Written exercise 1
From the Bears column, set down word for word the part that opens with "My first thought, or" and closes with "central time zone.".
Written exercise 2
According to the Bears column, how was the new coach hired?

Source

· · · · · · ·

Doubt benefit giving is a frequent burden for Bears fans, and yet granted freely and with fresh anticipation that each time the most dysfunctional franchise in sports has got it right. So we say welcome to another coach, a guy named Johnson, a simple two syllable hashtag, first name of Ben.

My first thought, or maybe the second, was that this means we now have “B.J. and the Bears,” a link to a time when television had channels and kids had lunch boxes, while coincidentally the last time the Bears meant anything outside one corner of the central time zone.

After all, nostalgia is the operating personality of the franchise, relying on memory and comedy skits for an identity, the Ditka mustache a face prop and the Halas initials a sleeve token, confirming that the past is not dead, it is not even past. Thank you, Mr. Faulkner.

Anyhow, here we are again, meeting the next redeemer of dreams, a coach hired off Zoom and widely believed to be the choice of choices, meaning that the Bears dared to do the obvious.

· · · · · · ·

Dataset records
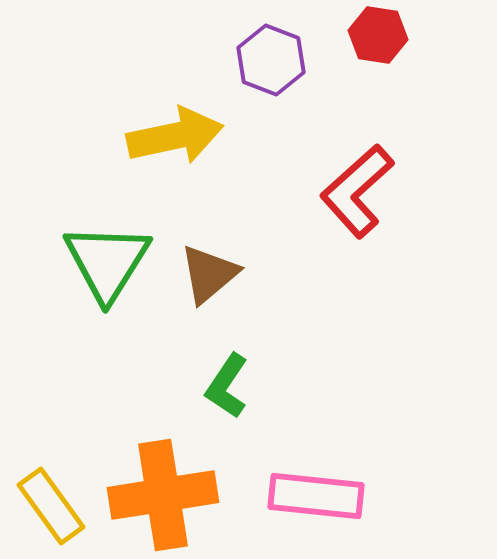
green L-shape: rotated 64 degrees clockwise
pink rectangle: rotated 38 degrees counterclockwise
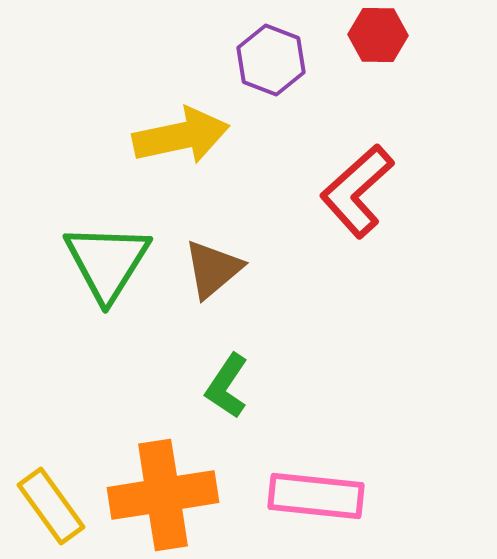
red hexagon: rotated 8 degrees counterclockwise
yellow arrow: moved 6 px right
brown triangle: moved 4 px right, 5 px up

· · · · · · ·

Exercise solution 1
My first thought, or maybe the second, was that this means we now have “B.J. and the Bears,” a link to a time when television had channels and kids had lunch boxes, while coincidentally the last time the Bears meant anything outside one corner of the central time zone.

Exercise solution 2
He was hired off Zoom.